The code from the tutorial:

#Construct arg parser and parse arg's
ap = argparse.ArgumentParser()
ap.add_argument("-i", "--image", required=True, help="path to input image to be OCR'd")
        # '--image' refers to the path of the input image that will be OCR'd

ap.add_argument("-c", "--min-conf", type=int, default=0, help="min conf value to filter weak text detection")
        # sets a min conf to filter weak detections
args = vars(ap.parse_args())


#Load input image, convert from BGR to RGB ch ordering, and
# use Tesseract to localize each area of text in the input image
image = cv2.imread(args["image"] )
rgb = cv2.cvtColor(image, cv2.COLOR_BGR2RGB)
results = pytesseract.image_to_data(rgb, output_type=Output.DICT)
    # 'image_to_data' detects and localizes text 


#Loop over each indiv text localizations
for i in range(0,  len(results["text"] )  ):
    #extract bounding box coordinates of the text region from the current result
    x = results["left"][i]
    y = results["top"][i]
    w = results["width"][i]
    h = results["height"][i]

    #extract OCR itself along with conf of text localztn
    text = results["text"][i]
    print(results["conf"][i])
    conf = int( results["conf"][i] )


#Filter out weak conf text localztns
    if conf > args["min_conf"]:

        #display conf and text to terminal
        print("Confidence: {}".format(conf) )
        print("Text: {}".format(text) )
        print("")

        #remove non-ASCII text so we can draw text on image using OpenCV, then draw bounding box around text with text itself
        text = "".join( [c if ord(c) < 128 else "" for c in text] ).strip()
        cv2.rectangle(image,  (x,y),  (x+w, y+h),  (0, 255, 0), 2 )
        cv2.putText(image, text, (x, y-10), cv2.FONT_HERSHEY_SIMPLEX, 1.2, (0, 0, 255), 3)

    #Show output image
    cv2.imshow("Image", image)
    cv2.waitKey(0)      # makes it so that it'll wait for you to hit a key before it continues

but it doesn't work when I try to implement it into another project. Here's my code:

screenshotOfDesktop = pyautogui.screenshot('screenshotOfDesktop.png')

#have Tesseract read it
readDesktop_SAP = cv2.imread('screenshotOfDesktop.png')

#convert data to string
rgb = cv2.cvtColor(readDesktop_SAP, cv2.COLOR_BGR2RGB)

results = pytesseract.image_to_data(rgb, config='--psm 7', output_type=Output.DICT)
    # "config= '--psm 7' " makes it so that PyTesseract reads everything as a single line of text
print(results)

# Iterating through the list of results
for i in range(0,  len(results["text"] )  ):
    if "Description" not in results["text"]:

        print("Didn't find description on screen.
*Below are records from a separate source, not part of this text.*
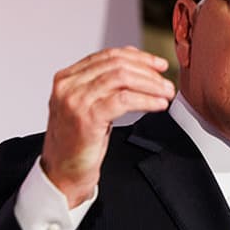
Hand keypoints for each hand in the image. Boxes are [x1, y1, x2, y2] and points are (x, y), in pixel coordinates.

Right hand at [40, 46, 175, 206]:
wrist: (62, 174)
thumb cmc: (78, 143)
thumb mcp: (89, 106)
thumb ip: (104, 85)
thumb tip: (136, 65)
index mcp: (67, 78)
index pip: (107, 56)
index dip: (138, 57)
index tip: (159, 65)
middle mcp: (68, 86)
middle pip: (117, 65)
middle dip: (148, 72)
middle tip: (167, 83)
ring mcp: (75, 100)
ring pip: (122, 79)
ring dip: (151, 85)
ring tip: (167, 94)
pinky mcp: (87, 117)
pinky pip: (124, 100)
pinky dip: (146, 100)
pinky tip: (158, 105)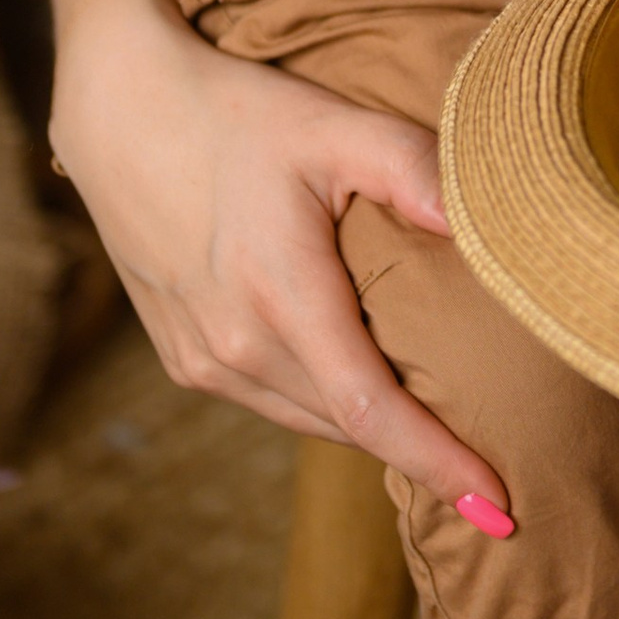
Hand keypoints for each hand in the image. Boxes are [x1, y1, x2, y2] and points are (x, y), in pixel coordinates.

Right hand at [50, 0, 510, 524]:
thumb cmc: (236, 112)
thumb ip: (411, 170)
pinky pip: (270, 399)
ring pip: (309, 417)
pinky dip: (321, 400)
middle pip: (348, 425)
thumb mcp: (332, 125)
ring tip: (436, 428)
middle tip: (490, 461)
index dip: (437, 464)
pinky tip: (356, 375)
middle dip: (419, 451)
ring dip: (369, 426)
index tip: (497, 506)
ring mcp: (201, 359)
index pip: (372, 412)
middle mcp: (234, 347)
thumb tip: (482, 228)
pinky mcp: (183, 356)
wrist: (121, 111)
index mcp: (279, 297)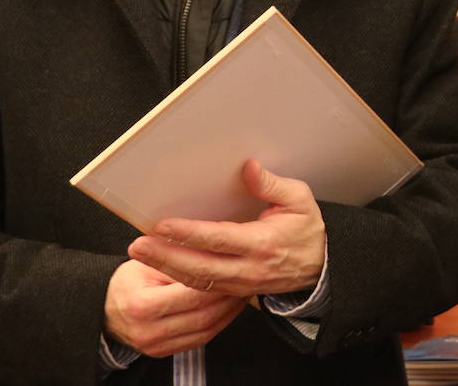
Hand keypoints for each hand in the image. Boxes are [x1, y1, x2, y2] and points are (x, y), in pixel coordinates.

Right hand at [103, 259, 245, 357]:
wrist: (103, 310)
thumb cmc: (125, 283)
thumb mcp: (144, 265)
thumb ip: (175, 263)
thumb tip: (209, 253)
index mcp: (143, 305)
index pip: (191, 295)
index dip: (217, 283)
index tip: (234, 269)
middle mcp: (149, 331)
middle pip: (202, 315)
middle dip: (229, 299)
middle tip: (244, 281)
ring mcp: (156, 346)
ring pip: (205, 331)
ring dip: (228, 313)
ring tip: (241, 294)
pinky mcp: (163, 353)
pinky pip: (199, 340)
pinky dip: (218, 325)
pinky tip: (228, 310)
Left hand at [128, 160, 326, 297]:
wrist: (321, 268)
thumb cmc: (307, 230)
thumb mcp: (300, 200)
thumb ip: (272, 184)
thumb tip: (249, 168)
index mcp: (262, 243)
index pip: (218, 239)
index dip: (188, 233)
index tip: (163, 224)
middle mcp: (248, 267)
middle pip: (199, 266)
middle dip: (165, 255)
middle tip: (137, 245)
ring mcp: (240, 283)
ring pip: (196, 280)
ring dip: (166, 267)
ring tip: (141, 253)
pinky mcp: (235, 290)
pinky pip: (202, 288)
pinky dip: (179, 278)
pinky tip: (161, 266)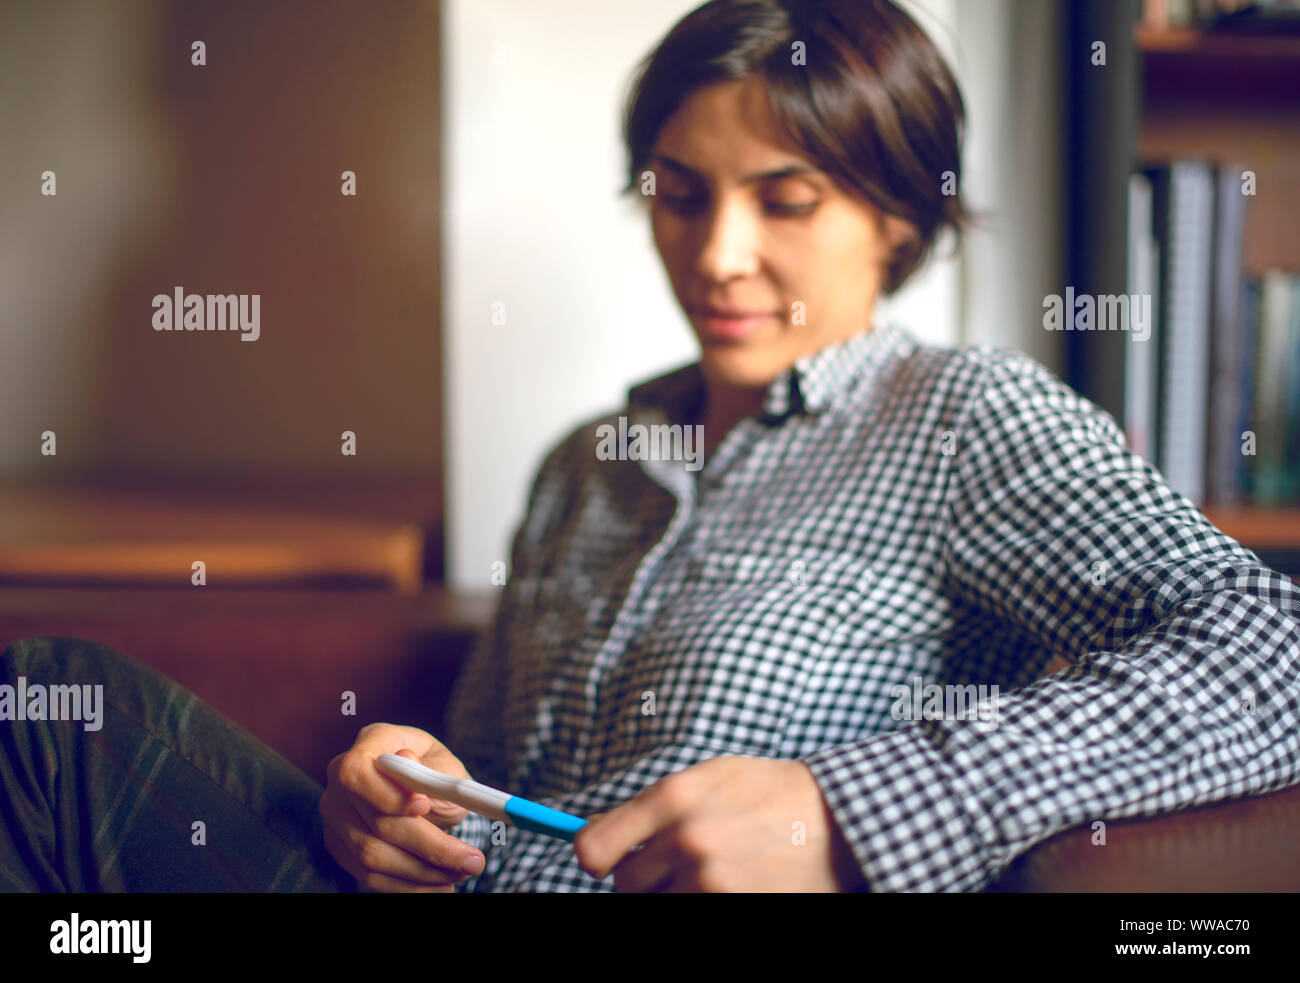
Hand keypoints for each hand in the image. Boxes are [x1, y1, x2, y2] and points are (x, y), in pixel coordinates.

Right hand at [320, 723, 485, 891]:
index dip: (389, 794)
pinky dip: (407, 885)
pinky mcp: (339, 845)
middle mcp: (342, 778)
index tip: (427, 806)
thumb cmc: (435, 771)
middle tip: (473, 861)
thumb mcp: (444, 765)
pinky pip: (369, 874)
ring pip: (372, 855)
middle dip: (429, 846)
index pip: (358, 771)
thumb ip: (430, 770)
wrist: (422, 790)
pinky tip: (438, 884)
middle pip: (375, 821)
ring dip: (422, 871)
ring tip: (462, 872)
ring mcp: (336, 814)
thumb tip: (407, 761)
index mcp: (371, 742)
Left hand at [572, 755, 865, 891]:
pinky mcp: (736, 909)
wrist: (837, 820)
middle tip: (677, 865)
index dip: (595, 859)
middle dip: (645, 879)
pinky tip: (730, 888)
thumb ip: (652, 806)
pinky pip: (689, 918)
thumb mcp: (709, 777)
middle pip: (626, 885)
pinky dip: (700, 905)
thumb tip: (591, 837)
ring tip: (711, 874)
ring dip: (675, 896)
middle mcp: (688, 839)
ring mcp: (712, 882)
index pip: (593, 848)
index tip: (607, 861)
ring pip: (658, 906)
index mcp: (674, 797)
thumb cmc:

Please check that the SAP 'find document' page is open on the screen. ")
        input('Press ENTER to exit now. ')
        exit()
    
    if "Description" in results["text"]:
        print("Found 'Description' on screen! ")

        # Gating by confidence
        conf = int(results["conf"][i])
        if conf < 0.2:
            print("Confidence is less than 0.7. Moving on. ")
            continue

        elif conf >= 0.2:
            # Getting the coordinates of the result
            Desc_x = results["left"][i]
            Desc_y = results["top"][i]
            Desc_w = results["width"][i]
            Desc_h = results["height"][i]
            # Printing everything
            print("The coordinates are: ")
            print(x, y, width, height)
            print(f"Confidence = {conf}") 
#  

Instead, my code only spits out this for the "results" list:

{'level': [1, 2, 3, 4, 5, 5], 'page_num': [1, 1, 1, 1, 1, 1], 'block_num': [0, 1, 1, 1, 1, 1], 'par_num': [0, 0, 1, 1, 1, 1], 'line_num': [0, 0, 0, 1, 1, 1], 'word_num': [0, 0, 0, 0, 1, 2], 'left': [0, 0, 0, 0, 0, 1451], 'top': [0, 4, 4, 4, 4, 145], 'width': [1920, 1727, 1912, 1727, 891, 276], 'height': [1080, 1061, 1070, 1061, 1061, 8], 'conf': ['-1', '-1', '-1', '-1', 11, 0], 'text': ['', '', '', '', 'fe', '~']}

Does anyone have any clue on why that might be? I understand I'm not using argparser like the writer is, but it should be the same result, no? I checked to make sure that it was looking at the right screenshot as well.

Relevant information:

  1. Tesseract v4.1.0.20190314
  2. Python 3.9.2

Solution

  • I failed to recognize that the tutorial code utilized a grayscale image before using PyTesseract to OCR. I implemented a grayscale and was able to find the text afterwards.